[TOC]
- Title: Language Models Meet World Models: Embodied Experiences Enhance Language Models
- Author: Jiannan Xiang et. al.
- Publish Year: 22 May 2023
- Review Date: Fri, May 26, 2023
- url: https://arxiv.org/pdf/2305.10626v2.pdf
Summary of paper
Motivation
- LLM often struggle with simple reasoning and planning in physical environment
- the limitation arises from the fact that LMs are trained only on written text and miss essential embodied knowledge and skills.
Contribution
- we propose a new paradigm of enhancing LMs by finetuning them with world models, to gain diverse embodied knowledge while retaining their general language capabilities.
- the experiments in a virtual physical world simulation environment will be used to finetune LMs to teach diverse abilities of reasoning and acting in the physical world, e.g., planning and completing goals, object permanence and tracking etc.
- to preserve the generalisation ability of LM models, we use elastic weight consolidation (EWC) for selective weight updates, combined with low-rank adapters (LoRA) for training efficiency.
Some key terms
- limitation of current ChatGPT
- fail to track the world state. Consequently, they lack robust and comprehensive embodied knowledge necessary for reasoning and planning associated with physical environments
definition of world model
- world models areembodies simulators that emulate physical interactions in real world environments.

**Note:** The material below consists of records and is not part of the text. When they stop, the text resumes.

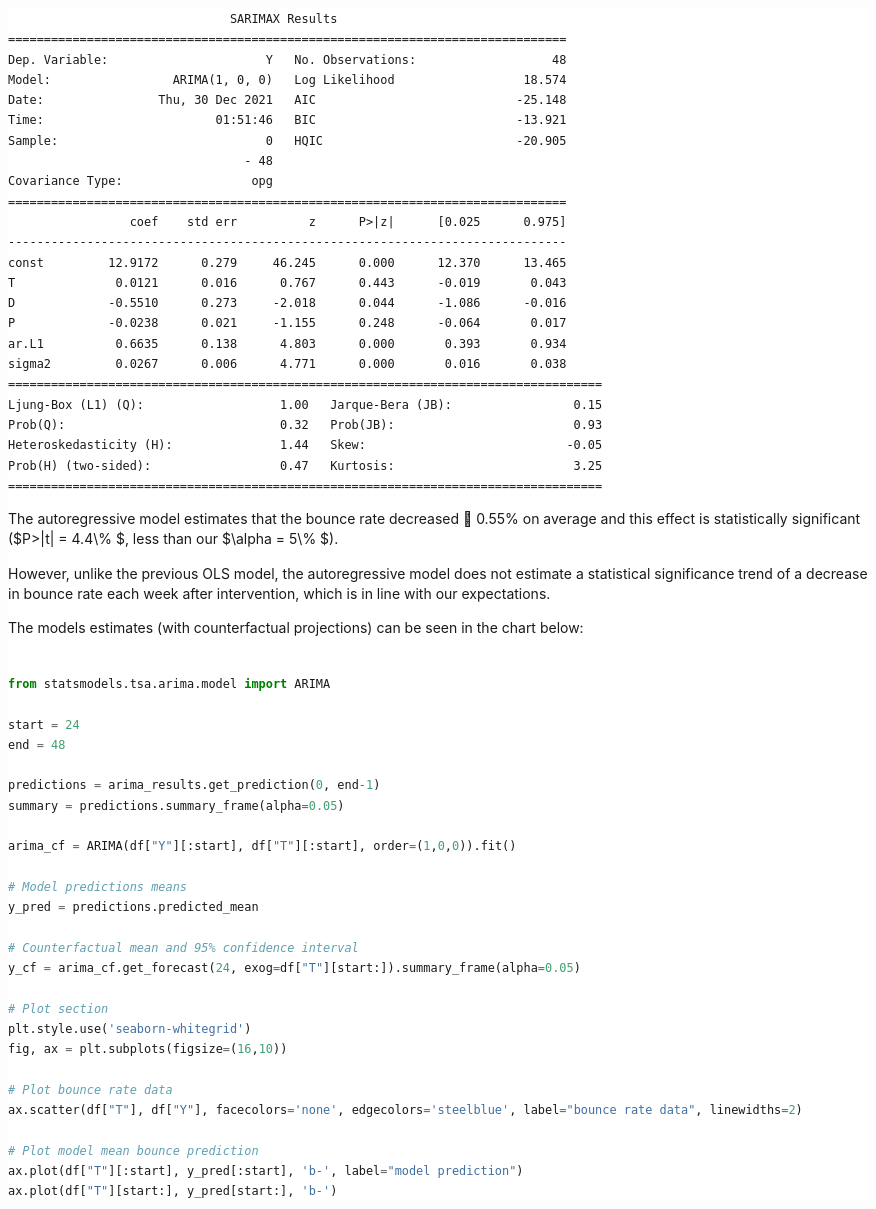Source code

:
 ```
                               SARIMAX Results                                
==============================================================================
Dep. Variable:                      Y   No. Observations:                   48
Model:                 ARIMA(1, 0, 0)   Log Likelihood                  18.574
Date:                Thu, 30 Dec 2021   AIC                            -25.148
Time:                        01:51:46   BIC                            -13.921
Sample:                             0   HQIC                           -20.905
                                 - 48                                         
Covariance Type:                  opg                                         
==============================================================================
                 coef    std err          z      P>|z|      [0.025      0.975]
------------------------------------------------------------------------------
const         12.9172      0.279     46.245      0.000      12.370      13.465
T              0.0121      0.016      0.767      0.443      -0.019       0.043
D             -0.5510      0.273     -2.018      0.044      -1.086      -0.016
P             -0.0238      0.021     -1.155      0.248      -0.064       0.017
ar.L1          0.6635      0.138      4.803      0.000       0.393       0.934
sigma2         0.0267      0.006      4.771      0.000       0.016       0.038
===================================================================================
Ljung-Box (L1) (Q):                   1.00   Jarque-Bera (JB):                 0.15
Prob(Q):                              0.32   Prob(JB):                         0.93
Heteroskedasticity (H):               1.44   Skew:                            -0.05
Prob(H) (two-sided):                  0.47   Kurtosis:                         3.25
===================================================================================
```

The autoregressive model estimates that the bounce rate decreased 🔻 0.55% on average and this effect
is statistically significant ($P>|t| = 4.4\\% $, less than our $\alpha = 5\\% $).

However, unlike the previous OLS model, the autoregressive model does not estimate a statistical significance trend of a decrease in bounce rate each week after intervention, which is in line with our expectations. 

The models estimates (with counterfactual projections) can be seen in the chart below:

```python

from statsmodels.tsa.arima.model import ARIMA

start = 24
end = 48

predictions = arima_results.get_prediction(0, end-1)
summary = predictions.summary_frame(alpha=0.05)

arima_cf = ARIMA(df["Y"][:start], df["T"][:start], order=(1,0,0)).fit()

# Model predictions means
y_pred = predictions.predicted_mean

# Counterfactual mean and 95% confidence interval
y_cf = arima_cf.get_forecast(24, exog=df["T"][start:]).summary_frame(alpha=0.05)

# Plot section
plt.style.use('seaborn-whitegrid')
fig, ax = plt.subplots(figsize=(16,10))

# Plot bounce rate data
ax.scatter(df["T"], df["Y"], facecolors='none', edgecolors='steelblue', label="bounce rate data", linewidths=2)

# Plot model mean bounce prediction
ax.plot(df["T"][:start], y_pred[:start], 'b-', label="model prediction")
ax.plot(df["T"][start:], y_pred[start:], 'b-')
```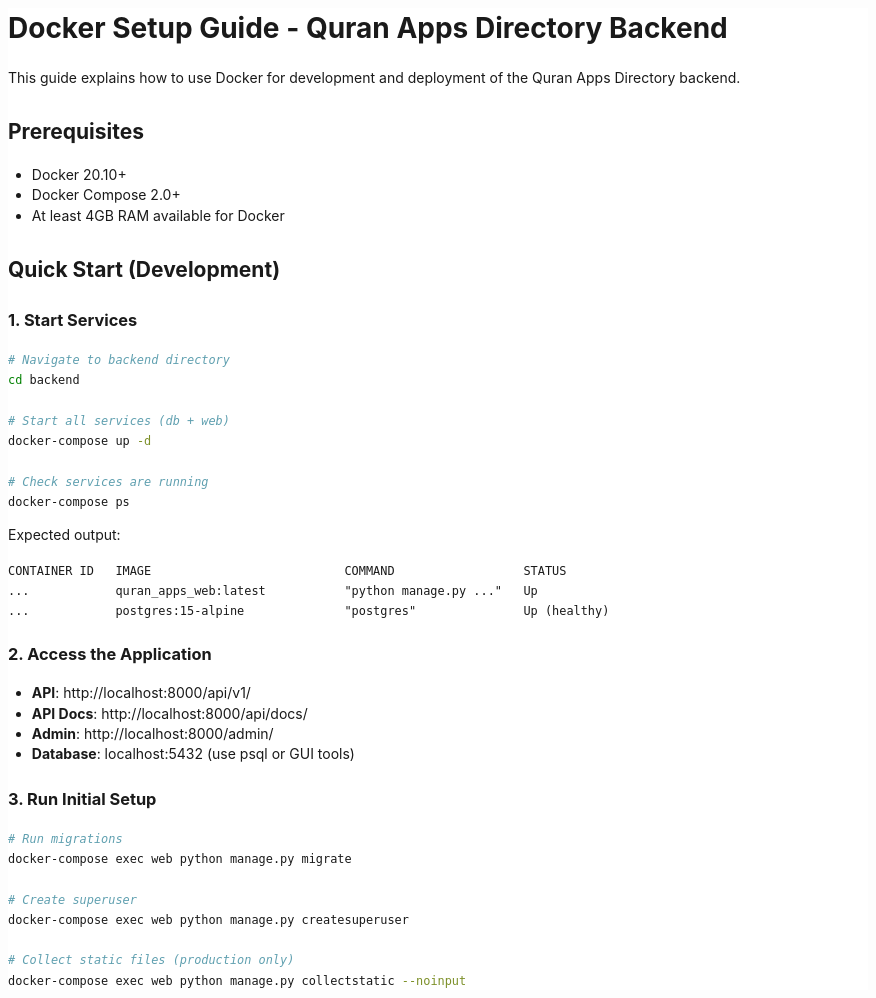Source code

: # Docker Setup Guide - Quran Apps Directory Backend

This guide explains how to use Docker for development and deployment of the Quran Apps Directory backend.

## Prerequisites

- Docker 20.10+
- Docker Compose 2.0+
- At least 4GB RAM available for Docker

## Quick Start (Development)

### 1. Start Services

```bash
# Navigate to backend directory
cd backend

# Start all services (db + web)
docker-compose up -d

# Check services are running
docker-compose ps
```

Expected output:
```
CONTAINER ID   IMAGE                           COMMAND                  STATUS
...            quran_apps_web:latest           "python manage.py ..."   Up
...            postgres:15-alpine              "postgres"               Up (healthy)
```

### 2. Access the Application

- **API**: http://localhost:8000/api/v1/
- **API Docs**: http://localhost:8000/api/docs/
- **Admin**: http://localhost:8000/admin/
- **Database**: localhost:5432 (use psql or GUI tools)

### 3. Run Initial Setup

```bash
# Run migrations
docker-compose exec web python manage.py migrate

# Create superuser
docker-compose exec web python manage.py createsuperuser

# Collect static files (production only)
docker-compose exec web python manage.py collectstatic --noinput
```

two ways to collect embodied experience
- goal-oriented planning and random exploration
- Specifically, goal-oriented planning aims to gather experiences associated with planning and goal-oriented agent behaviors, while random exploration focuses on accumulating experiences that involve object and world state tracking.

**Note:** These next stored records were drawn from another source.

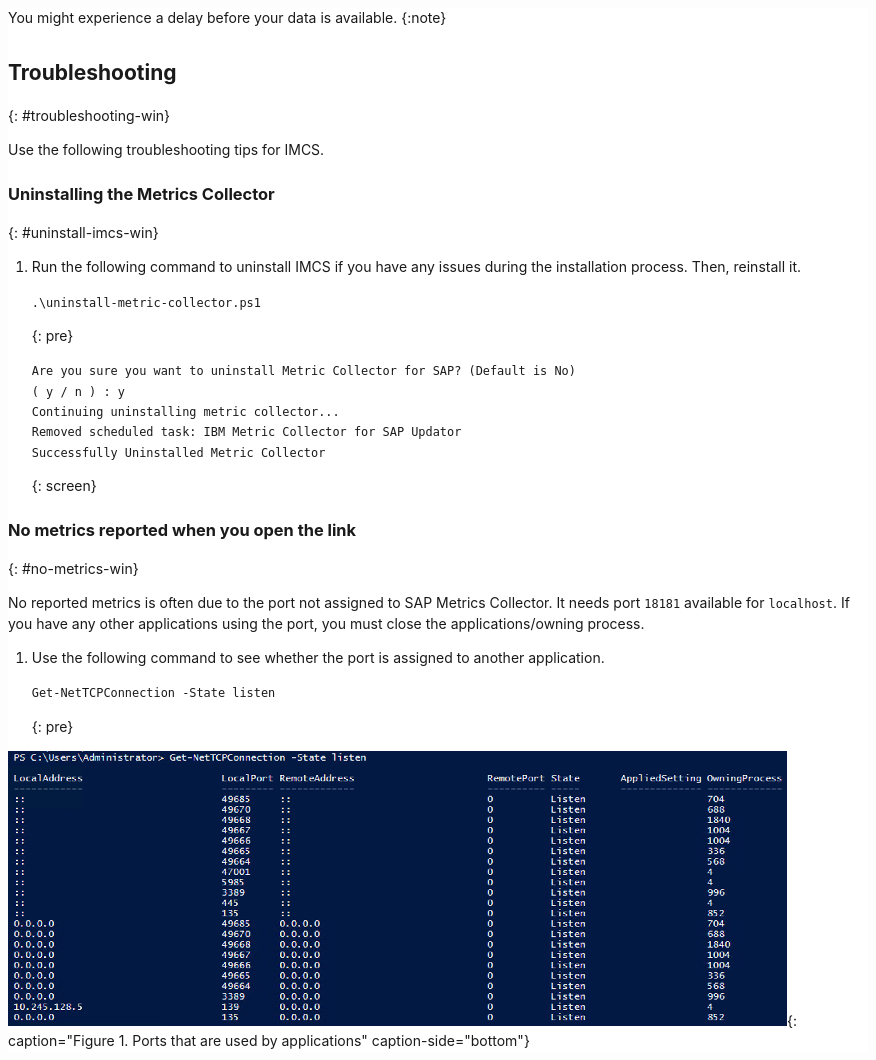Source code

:You might experience a delay before your data is available.
{:note}

## Troubleshooting
{: #troubleshooting-win}

Use the following troubleshooting tips for IMCS.

### Uninstalling the Metrics Collector
{: #uninstall-imcs-win}

1. Run the following command to uninstall IMCS if you have any issues during the installation process. Then, reinstall it.

   ```
   .\uninstall-metric-collector.ps1
   ```
   {: pre}

   ```
   Are you sure you want to uninstall Metric Collector for SAP? (Default is No)
   ( y / n ) : y
   Continuing uninstalling metric collector...
   Removed scheduled task: IBM Metric Collector for SAP Updator
   Successfully Uninstalled Metric Collector
   ```
   {: screen}

### No metrics reported when you open the link
{: #no-metrics-win}

No reported metrics is often due to the port not assigned to SAP Metrics Collector. It needs port `18181` available for `localhost`. If you have any other applications using the port, you must close the applications/owning process.

1. Use the following command to see whether the port is assigned to another application.

   ```
   Get-NetTCPConnection -State listen
   ```
   {: pre}

  ![Figure 1. Ports that are used by applications](/images/quickstudy-intel-vs-gen2-win-PS-Listen.png "Ports that are used by applications."){: caption="Figure 1. Ports that are used by applications" caption-side="bottom"}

- In goal-oriented planning, the process will be stored as an embodied experiences.
after gathering the embodied experiments
- we will use them to construct a set of fine-tuning tasks (e.g., plan generation, activity recognition, and tracking)
definition of EWC
- check https://arxiv.org/pdf/1612.00796.pdf
- We show that EWC is substantially more effective than the popular KL regularization
Low-Rank Adaptation (LoRA)
Conclusion & Limitations
- the present work is limited to a household environment as a single world model. In the future, we intend to study how to integrate embodied experiences from different work models and generalise knowledge learned from one world model to different domain.
Potential future work
- this paper present a good way of finetuning LLMs to fit to planning problems.